Saco el tapón, me seco, y me pongo la bata de felpa roja. Dejo aquí el vestido que llevaba hoy, porque Cora lo recogerá para lavarlo. Una vez en la habitación, me vuelvo a vestir. La toca blanca no es necesaria a esta hora porque no voy a salir. En esta casa, todos conocen mi cara. Sin embargo, el velo rojo sigue cubriendo mi pelo húmedo y mi cabeza, que no ha sido rapada. ¿Dónde vi aquella película de unas mujeres arrodilladas en la plaza del pueblo, sujetas por unas manos, y con el pelo cayéndoles a mechones? ¿Qué habían hecho? Debe de haber sido hace mucho tiempo, porque no logro recordarlo.


Cora me trae la cena en una bandeja cubierta. Antes de entrar golpea la puerta. Me cae bien ese detalle. Significa que piensa que me corresponde algo de lo que solíamos llamar intimidad.

– Gracias -le digo, cogiendo la bandeja de sus manos. Ella me sonríe, pero se vuelve sin responder. Cuando estamos las dos a solas, recela de mí.

Pongo la bandeja en la pequeña mesa pintada de blanco y acerco la silla hasta ella. Quito la cubierta de la bandeja. Un muslo de pollo, demasiado cocido. Es mejor que crudo, que es el otro modo en que lo prepara. Rita sabe cómo demostrar su resentimiento. Una patata al horno, judías verdes, ensalada. Como postre, peras en conserva. Es una comida bastante buena, pero ligera. Comida sana. Debéis consumir vitaminas y minerales, decía Tía Lydia, en tono remilgado. Debéis ser fuertes. Nada de café ni té, nada de alcohol. Se han realizado estudios. Hay una servilleta de papel, como en las cafeterías.

Pienso en los demás, los que no tienen nada. Éste es el paraíso del amor, aquí llevo una vida mimada, que el Señor nos haga realmente capaces de sentir gratitud, decía Tía Lydia, o sea agradecidas, y empiezo a comer mi comida. Esta noche no tengo hambre. Siento náuseas. Pero no hay dónde poner la comida, ni macetas de plantas, y no voy a probar en el lavabo. Estoy muy nerviosa, eso es lo que pasa. ¿Y si la dejara en el plato y le pidiera a Cora que no pasara el informe? Mastico y trago, mastico y trago, y floto que empiezo a sudar. La comida me llega al estómago convertida en una pelota, un puñado de cartones humedecidos y estrujados.

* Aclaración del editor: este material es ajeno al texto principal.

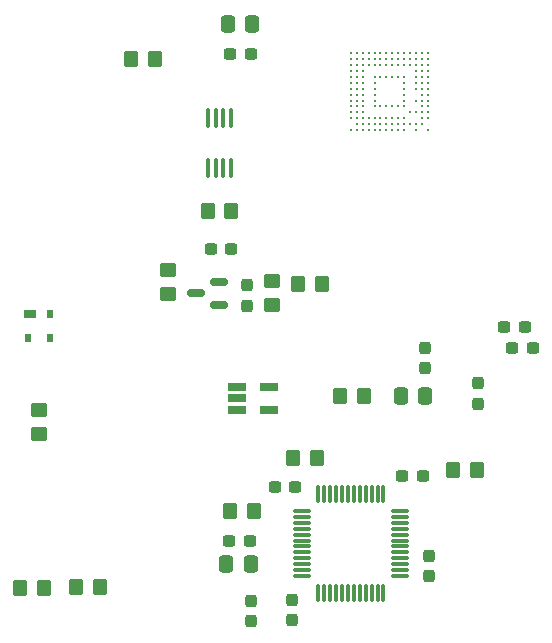
<source format=gbr>
%TF.GenerationSoftware,KiCad,Pcbnew,7.0.5*%
%TF.CreationDate,2023-08-14T22:02:20+09:00*%
%TF.ProjectId,sdcdmuxemmc,73646364-6d75-4786-956d-6d632e6b6963,rev?*%
%TF.SameCoordinates,Original*%
%TF.FileFunction,Paste,Bot*%
%TF.FilePolarity,Positive*%
%FSLAX46Y46*%
G04 Gerber Fmt 4.6, Leading zero omitted, Abs format (unit mm)*
G04 Created by KiCad (PCBNEW 7.0.5) date 2023-08-14 22:02:20*
%MOMM*%
%LPD*%
G01*
G04 APERTURE LIST*
G04 Aperture macros list*
%AMRoundRect*
0 Rectangle with rounded corners*
0 $1 Rounding radius*
0 $2 $3 $4 $5 $6 $7 $8 $9 X,Y pos of 4 corners*
0 Add a 4 corners polygon primitive as box body*
4,1,4,$2,$3,$4,$5,$6,$7,$8,$9,$2,$3,0*
0 Add four circle primitives for the rounded corners*
1,1,$1+$1,$2,$3*
1,1,$1+$1,$4,$5*
1,1,$1+$1,$6,$7*
1,1,$1+$1,$8,$9*
0 Add four rect primitives between the rounded corners*
20,1,$1+$1,$2,$3,$4,$5,0*
20,1,$1+$1,$4,$5,$6,$7,0*
20,1,$1+$1,$6,$7,$8,$9,0*
20,1,$1+$1,$8,$9,$2,$3,0*%
G04 Aperture macros list end*
%ADD10RoundRect,0.250000X0.337500X0.475000X-0.337500X0.475000X-0.337500X-0.475000X0.337500X-0.475000X0*%
%ADD11RoundRect,0.250000X-0.350000X-0.450000X0.350000X-0.450000X0.350000X0.450000X-0.350000X0.450000X0*%
%ADD12RoundRect,0.250000X0.350000X0.450000X-0.350000X0.450000X-0.350000X-0.450000X0.350000X-0.450000X0*%
%ADD13RoundRect,0.237500X0.237500X-0.300000X0.237500X0.300000X-0.237500X0.300000X-0.237500X-0.300000X0*%
%ADD14RoundRect,0.150000X0.587500X0.150000X-0.587500X0.150000X-0.587500X-0.150000X0.587500X-0.150000X0*%
%ADD15RoundRect,0.237500X-0.237500X0.300000X-0.237500X-0.300000X0.237500X-0.300000X0.237500X0.300000X0*%
%ADD16RoundRect,0.237500X-0.300000X-0.237500X0.300000X-0.237500X0.300000X0.237500X-0.300000X0.237500X0*%
%ADD17RoundRect,0.250000X-0.450000X0.350000X-0.450000X-0.350000X0.450000X-0.350000X0.450000X0.350000X0*%
%ADD18R,1.560000X0.650000*%
%ADD19RoundRect,0.237500X0.300000X0.237500X-0.300000X0.237500X-0.300000X-0.237500X0.300000X-0.237500X0*%
%ADD20R,1.000000X0.700000*%
%ADD21R,0.600000X0.700000*%
%ADD22RoundRect,0.075000X-0.075000X0.662500X-0.075000X-0.662500X0.075000X-0.662500X0.075000X0.662500X0*%
%ADD23RoundRect,0.075000X-0.662500X0.075000X-0.662500X-0.075000X0.662500X-0.075000X0.662500X0.075000X0*%
%ADD24C,0.254000*%
%ADD25RoundRect,0.250000X0.450000X-0.350000X0.450000X0.350000X-0.450000X0.350000X-0.450000X-0.350000X0*%
%ADD26RoundRect,0.100000X0.100000X-0.712500X0.100000X0.712500X-0.100000X0.712500X-0.100000X-0.712500X0*%
G04 APERTURE END LIST*
D10*
%TO.C,C401*%
X197287500Y-103250000D03*
X195212500Y-103250000D03*
%TD*%
D11*
%TO.C,R503*%
X180760000Y-112950000D03*
X182760000Y-112950000D03*
%TD*%
D12*
%TO.C,R403*%
X201640000Y-109500000D03*
X199640000Y-109500000D03*
%TD*%
D13*
%TO.C,C506*%
X197610000Y-118462500D03*
X197610000Y-116737500D03*
%TD*%
D14*
%TO.C,Q301*%
X179787500Y-93570000D03*
X179787500Y-95470000D03*
X177912500Y-94520000D03*
%TD*%
D15*
%TO.C,C301*%
X182200000Y-93837500D03*
X182200000Y-95562500D03*
%TD*%
D11*
%TO.C,R402*%
X190090000Y-103210000D03*
X192090000Y-103210000D03*
%TD*%
D16*
%TO.C,C508*%
X184557500Y-110920000D03*
X186282500Y-110920000D03*
%TD*%
D17*
%TO.C,R302*%
X184300000Y-93500000D03*
X184300000Y-95500000D03*
%TD*%
D16*
%TO.C,C507*%
X195337500Y-109980000D03*
X197062500Y-109980000D03*
%TD*%
D12*
%TO.C,R301*%
X188510000Y-93720000D03*
X186510000Y-93720000D03*
%TD*%
%TO.C,R303*%
X180870000Y-87550000D03*
X178870000Y-87550000D03*
%TD*%
D13*
%TO.C,C405*%
X197250000Y-100862500D03*
X197250000Y-99137500D03*
%TD*%
D18*
%TO.C,U503*%
X181350000Y-104360000D03*
X181350000Y-103410000D03*
X181350000Y-102460000D03*
X184050000Y-102460000D03*
X184050000Y-104360000D03*
%TD*%
D19*
%TO.C,C510*%
X182422500Y-115520000D03*
X180697500Y-115520000D03*
%TD*%
D15*
%TO.C,C501*%
X182520000Y-120567500D03*
X182520000Y-122292500D03*
%TD*%
D10*
%TO.C,C306*%
X182637500Y-71700000D03*
X180562500Y-71700000D03*
%TD*%
D19*
%TO.C,C603*%
X206372500Y-99160000D03*
X204647500Y-99160000D03*
%TD*%
%TO.C,C303*%
X180882500Y-90750000D03*
X179157500Y-90750000D03*
%TD*%
D20*
%TO.C,D101*%
X163850000Y-96300000D03*
D21*
X165550000Y-96300000D03*
X165550000Y-98300000D03*
X163650000Y-98300000D03*
%TD*%
D22*
%TO.C,U502*%
X188250000Y-111537500D03*
X188750000Y-111537500D03*
X189250000Y-111537500D03*
X189750000Y-111537500D03*
X190250000Y-111537500D03*
X190750000Y-111537500D03*
X191250000Y-111537500D03*
X191750000Y-111537500D03*
X192250000Y-111537500D03*
X192750000Y-111537500D03*
X193250000Y-111537500D03*
X193750000Y-111537500D03*
D23*
X195162500Y-112950000D03*
X195162500Y-113450000D03*
X195162500Y-113950000D03*
X195162500Y-114450000D03*
X195162500Y-114950000D03*
X195162500Y-115450000D03*
X195162500Y-115950000D03*
X195162500Y-116450000D03*
X195162500Y-116950000D03*
X195162500Y-117450000D03*
X195162500Y-117950000D03*
X195162500Y-118450000D03*
D22*
X193750000Y-119862500D03*
X193250000Y-119862500D03*
X192750000Y-119862500D03*
X192250000Y-119862500D03*
X191750000Y-119862500D03*
X191250000Y-119862500D03*
X190750000Y-119862500D03*
X190250000Y-119862500D03*
X189750000Y-119862500D03*
X189250000Y-119862500D03*
X188750000Y-119862500D03*
X188250000Y-119862500D03*
D23*
X186837500Y-118450000D03*
X186837500Y-117950000D03*
X186837500Y-117450000D03*
X186837500Y-116950000D03*
X186837500Y-116450000D03*
X186837500Y-115950000D03*
X186837500Y-115450000D03*
X186837500Y-114950000D03*
X186837500Y-114450000D03*
X186837500Y-113950000D03*
X186837500Y-113450000D03*
X186837500Y-112950000D03*
%TD*%
D12*
%TO.C,R501*%
X188130000Y-108480000D03*
X186130000Y-108480000D03*
%TD*%
D11*
%TO.C,R202*%
X163000000Y-119500000D03*
X165000000Y-119500000D03*
%TD*%
D15*
%TO.C,C407*%
X201750000Y-102137500D03*
X201750000Y-103862500D03*
%TD*%
D12*
%TO.C,R205*%
X174380000Y-74700000D03*
X172380000Y-74700000D03*
%TD*%
%TO.C,R201*%
X169720000Y-119420000D03*
X167720000Y-119420000D03*
%TD*%
D24*
%TO.C,U604*%
X197500000Y-80700000D03*
X197500000Y-79700000D03*
X197500000Y-79200000D03*
X197500000Y-78700000D03*
X197500000Y-78200000D03*
X197500000Y-77700000D03*
X197500000Y-77200000D03*
X197500000Y-76700000D03*
X197500000Y-76200000D03*
X197500000Y-75700000D03*
X197500000Y-75200000D03*
X197500000Y-74700000D03*
X197500000Y-74200000D03*
X197000000Y-80200000D03*
X197000000Y-79700000D03*
X197000000Y-79200000D03*
X197000000Y-78700000D03*
X197000000Y-78200000D03*
X197000000Y-77700000D03*
X197000000Y-77200000D03*
X197000000Y-76700000D03*
X197000000Y-76200000D03*
X197000000Y-75700000D03*
X197000000Y-75200000D03*
X197000000Y-74700000D03*
X197000000Y-74200000D03*
X196500000Y-80700000D03*
X196500000Y-80200000D03*
X196500000Y-79200000D03*
X196500000Y-78200000D03*
X196500000Y-77200000D03*
X196500000Y-76700000D03*
X196500000Y-76200000D03*
X196500000Y-75700000D03*
X196500000Y-75200000D03*
X196500000Y-74700000D03*
X196500000Y-74200000D03*
X196000000Y-80200000D03*
X196000000Y-79200000D03*
X196000000Y-75200000D03*
X196000000Y-74700000D03*
X196000000Y-74200000D03*
X195500000Y-80700000D03*
X195500000Y-80200000D03*
X195500000Y-79700000D03*
X195500000Y-78700000D03*
X195500000Y-78200000D03*
X195500000Y-77700000D03*
X195500000Y-77200000D03*
X195500000Y-76700000D03*
X195500000Y-76200000D03*
X195500000Y-75200000D03*
X195500000Y-74700000D03*
X195500000Y-74200000D03*
X195000000Y-80700000D03*
X195000000Y-80200000D03*
X195000000Y-79700000D03*
X195000000Y-78700000D03*
X195000000Y-76200000D03*
X195000000Y-75200000D03*
X195000000Y-74700000D03*
X195000000Y-74200000D03*
X194500000Y-80700000D03*
X194500000Y-80200000D03*
X194500000Y-79700000D03*
X194500000Y-78700000D03*
X194500000Y-76200000D03*
X194500000Y-75200000D03*
X194500000Y-74700000D03*
X194500000Y-74200000D03*
X194000000Y-80700000D03*
X194000000Y-80200000D03*
X194000000Y-79700000D03*
X194000000Y-78700000D03*
X194000000Y-76200000D03*
X194000000Y-75200000D03*
X194000000Y-74700000D03*
X194000000Y-74200000D03*
X193500000Y-80700000D03*
X193500000Y-80200000D03*
X193500000Y-79700000D03*
X193500000Y-78700000D03*
X193500000Y-76200000D03*
X193500000Y-75200000D03*
X193500000Y-74700000D03*
X193500000Y-74200000D03*
X193000000Y-80700000D03*
X193000000Y-80200000D03*
X193000000Y-79700000D03*
X193000000Y-78700000D03*
X193000000Y-78200000D03*
X193000000Y-77700000D03*
X193000000Y-77200000D03*
X193000000Y-76700000D03*
X193000000Y-76200000D03*
X193000000Y-75200000D03*
X193000000Y-74700000D03*
X193000000Y-74200000D03*
X192500000Y-80700000D03*
X192500000Y-80200000D03*
X192500000Y-79700000D03*
X192500000Y-75200000D03*
X192500000Y-74700000D03*
X192500000Y-74200000D03*
X192000000Y-80700000D03*
X192000000Y-80200000D03*
X192000000Y-79700000D03*
X192000000Y-79200000D03*
X192000000Y-78700000D03*
X192000000Y-78200000D03*
X192000000Y-77700000D03*
X192000000Y-77200000D03*
X192000000Y-76700000D03*
X192000000Y-76200000D03*
X192000000Y-75700000D03*
X192000000Y-75200000D03*
X192000000Y-74700000D03*
X192000000Y-74200000D03*
X191500000Y-80700000D03*
X191500000Y-80200000D03*
X191500000Y-79700000D03*
X191500000Y-79200000D03*
X191500000Y-78700000D03*
X191500000Y-78200000D03*
X191500000Y-77700000D03*
X191500000Y-77200000D03*
X191500000Y-76700000D03*
X191500000Y-76200000D03*
X191500000Y-75700000D03*
X191500000Y-75200000D03*
X191500000Y-74700000D03*
X191500000Y-74200000D03*
X191000000Y-80700000D03*
X191000000Y-79700000D03*
X191000000Y-79200000D03*
X191000000Y-78700000D03*
X191000000Y-78200000D03*
X191000000Y-77700000D03*
X191000000Y-77200000D03*
X191000000Y-76700000D03*
X191000000Y-76200000D03*
X191000000Y-75700000D03*
X191000000Y-75200000D03*
X191000000Y-74700000D03*
X191000000Y-74200000D03*
%TD*%
D25*
%TO.C,R304*%
X175510000Y-94570000D03*
X175510000Y-92570000D03*
%TD*%
D15*
%TO.C,C503*%
X186020000Y-120487500D03*
X186020000Y-122212500D03*
%TD*%
D10*
%TO.C,C513*%
X182527500Y-117470000D03*
X180452500Y-117470000D03*
%TD*%
D17*
%TO.C,R103*%
X164600000Y-104400000D03*
X164600000Y-106400000D03*
%TD*%
D19*
%TO.C,C602*%
X205713500Y-97409000D03*
X203988500Y-97409000D03*
%TD*%
D26*
%TO.C,Q302*%
X180845000Y-83932500D03*
X180195000Y-83932500D03*
X179545000Y-83932500D03*
X178895000Y-83932500D03*
X178895000Y-79707500D03*
X179545000Y-79707500D03*
X180195000Y-79707500D03*
X180845000Y-79707500D03*
%TD*%
D19*
%TO.C,C305*%
X182502500Y-74230000D03*
X180777500Y-74230000D03*
%TD*%
M02*

</source>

Abajo, en el comedor, deben de haber puesto la gran mesa de caoba, con velas, mantel blanco, cubertería de plata, flores, y el vino servido en copas. Se oirá el tintineo de los cuchillos contra la porcelana, y un chasquido cuando ella suelta el tenedor con un suspiro apenas audible Y deja la mitad de la comida en el plato, sin tocarla. Probablemente dirá que no tiene apetito. Tal vez no diga nada. Si dice algo, ¿él hace algún comentario? Si no dice nada, ¿él lo nota? Me pregunto cómo se las arregla para que reparen en ella. Supongo que debe de ser difícil.


A un costado del plato hay una porción de mantequilla. Corto una punta de la servilleta de papel, envuelvo en ella la mantequilla, la llevo hasta el armario y la guardo en la punta de mi zapato derecho -del par de recambio-, como he hecho otras veces. Arrugo el resto de la servilleta: seguramente, nadie se molestará en estirarla para comprobar si le falta algo. Usaré la mantequilla esta noche. No estaría bien que ahora oliera a mantequilla.


Espero. Me compongo. Mi persona es una cosa que debo componer, como se compone una frase. Lo que debo presentar es un objeto elaborado, no algo natural.